Administration and Regulatory Update
- Here we go! Secretary of Education Arne Duncan outlined the second-term education agenda in his remarks to the Council of Chief State School Officers this week. He said the Department will continue focusing on work started during the first term at the state and local level, as well as focusing on principal preparation and evaluation. On ESEA reauthorization, Duncan said the Department will help and push for it, but only if Congress “wants it”, and added that he does not want to reauthorize a “bad” ESEA bill. During his speech, Duncan said that district-level ESEA waivers don’t make sense and are “off the table,” but he later recanted his remarks in an interview with Education Week, saying that district waivers are “very much still on the table.”
- This week ED honored 314 great American schools as the 2012 Blue Ribbon Schools. NAESP President Mark Terry attended the event to join the Department in honoring the accomplished principals.

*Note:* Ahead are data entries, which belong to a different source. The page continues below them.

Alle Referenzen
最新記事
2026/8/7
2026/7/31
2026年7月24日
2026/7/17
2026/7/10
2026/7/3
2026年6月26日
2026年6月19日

- A new study has been published which compared the Marzano Observation Protocol, the foundation of the Marzano Teacher Evaluation Model with the Danielson Framework for Teaching. The comparative case study, a dissertation by Paul George Mielke, took a qualitative approach, dividing teachers into two cohorts, one using the Marzano Protocol and the other the Danielson Framework, to determine the benefits of research-based teaching frameworks for teachers.
- The Center for American Progress (CAP) released a report, “The State of Teacher Evaluation Reform: State Education Agency Capacity and the Implementation of New Teacher Evaluation Systems.” The report outlined the key challenges states face as they begin to implement teacher evaluation systems that include: 1) variation in the philosophical, statutory, constitutional debate over the proper role of the state education agencies; 2) variation in the degree of flexibility in state evaluation systems; 3) meeting the human capital demands necessary for this type of new system development; 4) shrinking funding streams intended to support the system; and 5) keeping pace with the implementation timetable in place.